At 11:36 PM , Blogger Blogaulaire said...

ijk and Hugh: thanks to both of you for the early review of viaLibri, I will test it out.

With AddAll compared to results on abebooks, even after dozens of searches on each, one type of difference keeps switching around: the number of titles found. Sometimes more on abe, often more on AddAll. The presumption should be AddAll gives more. More sites are searched. But there it is: abe coming up with a greater number and variety of choices for the same title compared to AddAll (and nothing to do with the same vendor -- same book phenomena.

If viaLibri is more dependibly casting a wide and vendor-title-specific net than the two I use most, then I am very interested.

As a rule, garbage in, garbage out. If sellers do not add the ISBN numbers or search engines are not picking out an author's surname name and any keyword in a title, users will be returned results that are less than precisely what is on the market for any one title.

Everyone knows it; no one does a thing about it. What booksellers and buyers all would like is an archiving feature with comparisons to find out which books are being sold or are (for some reason) moving in price over time. The best of all worlds will be transparency for the sum of price plus handling and shipping if I buy for delivery from point X to my Y location.
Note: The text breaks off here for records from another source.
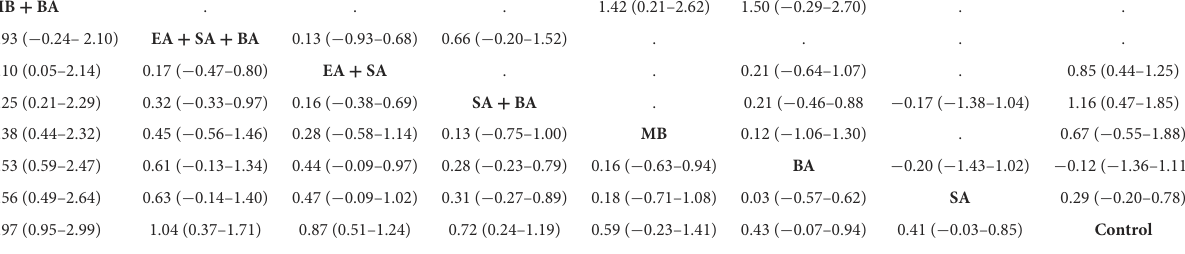
TABLE 4 Results of network meta-analysis for all possible treatment effects (living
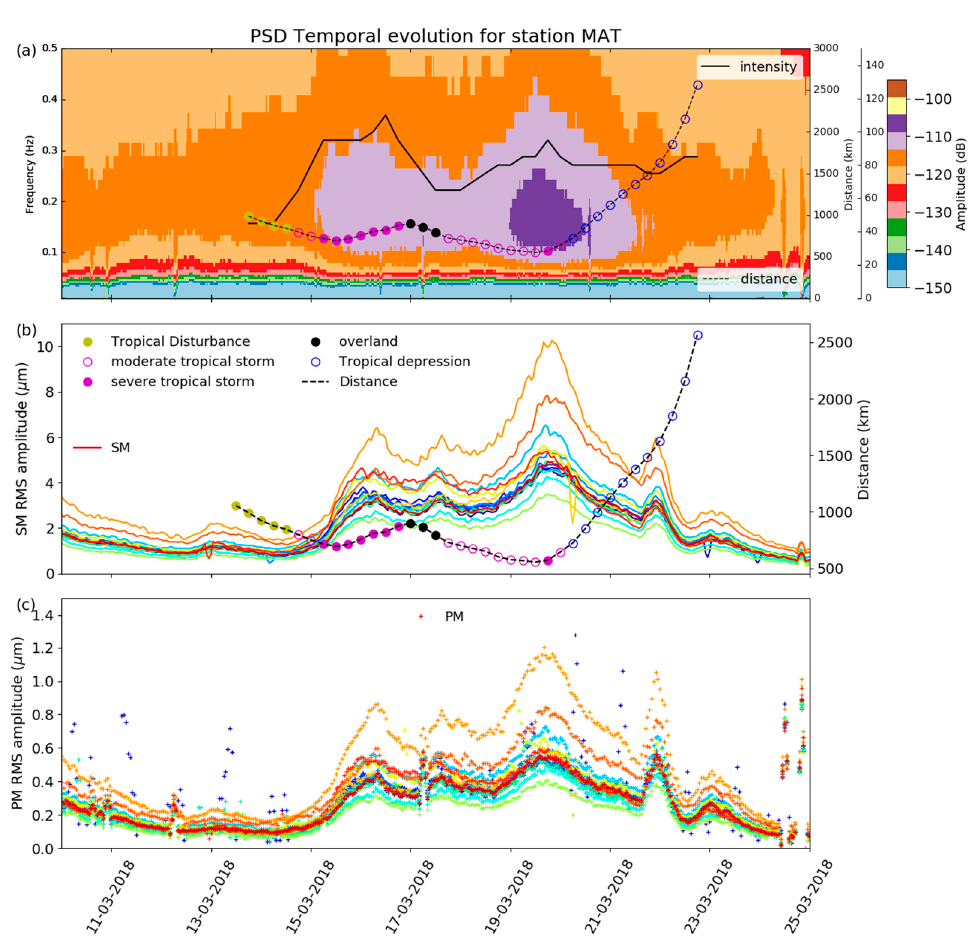
Figure 7. Temporal variation of the microseismic noise recorded during TS ELIAKIM. ( a ) Spectrogram at seismic station MAT (see location in Figure 6b) between 10 and 25 March and up to 0.5 Hz, together with the storm intensity (continuous black line) and distance between the storm center and the seismic station (dashed black line). The colored circles indicate the intensity of the storm every 6 h, as on Figure 6a). ( b ) Secondary microseisms RMS amplitude variations measured at the island seismic stations (left axis, in micrometers), together with the distance between the storm and seismic station (right axis, in km). ( c ) PM RMS amplitude variations (left axis) at Réunion Island seismic stations.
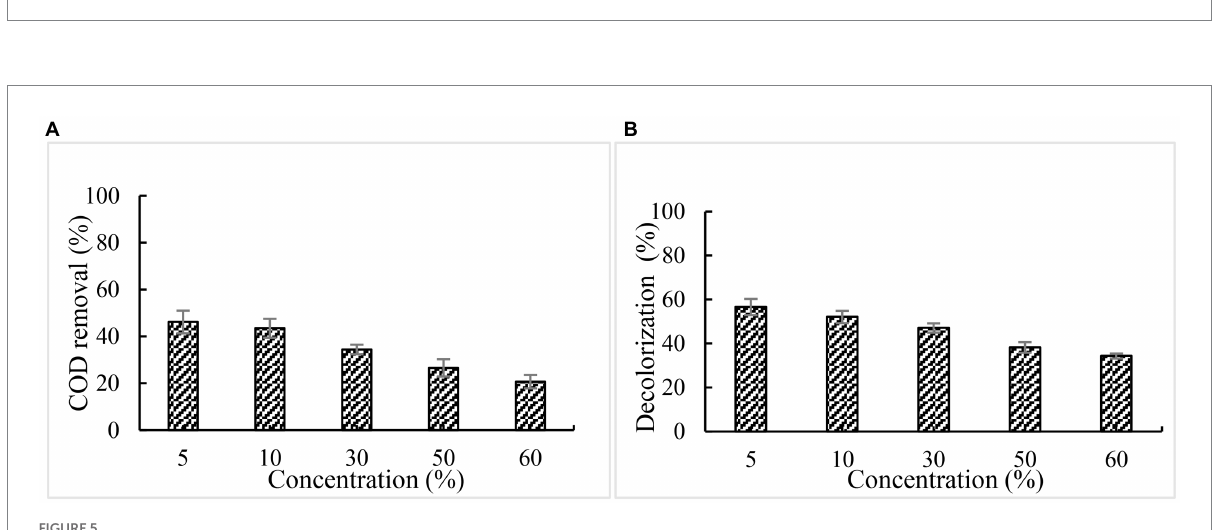
FIGURE 4 Linewaver-Burk plot of BaDyP for the oxidation of ABTS and veratryl alcohol. (A) ABTS; (B) veratryl alcohol.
No site is able to impose such truth in selling for a large number of meta-sites being searched (correct me if I am wrong).

I like the ability to add code for AddAll to my blog: http://cheap-priceless-editions.blogspot.com and have the search executed rapidly from the blog on AddAll. I will hunt for that utility on viaLibri

 
At 4:55 AM , Anonymous vialibran said...

Blogaulaire,

I’m sensing you might be a fellow-fanatic and am eager to hear the results when you put viaLibri to the tests you mention above. My guess is that you will be pleasantly surprised. We have cooked up our own tests and described them on the site (near the bottom of the “More” tab under the heading “Feature Comparison”). We are more focused on the rare books than the cheap ones, but you can always go the other way by selecting “Bargains” instead of “Rare Books” on the search form.

We don’t yet have a portable search utility, but it would be easy enough to build one if you really wanted it.

Jim H.

 
At 8:07 AM , Blogger Blogaulaire said...

vialibran suggests 'My guess is that you will be pleasantly surprised.'

Yes, I am pleased with my initial trial of viaLibri.

Your focus on rare and antique titles should not be misconstrued by users looking for more mass market material to mean that viaLibri is not for these searches as well.

My search found two of what I am looking for; one signed, the other missing vol 2. I know sellers whose prices are way above or way below what I think the market price would/could/should be. With non-standard descriptions (which it was for the signed title), the rationale for higher prices does not declare itself clearly. Since I scan instead of closely read my initial search results, I was grateful that your results page uses a usable link to edit the search results.

If a user community evolves around viaLibri, I would link to see annotations and links to sources (including to Wikipedia) added to some of the Classic Titles currently or recently on the market. (Specialists and enthusiasts might be willing to take this on as volunteers as they do at Wikipedia.)

I believe that many items offering at above $100 have not been researched by the seller. So anyone who has information to share about such a title should be welcome by most sellers when they annotate and comment upon a listing. Just a thought.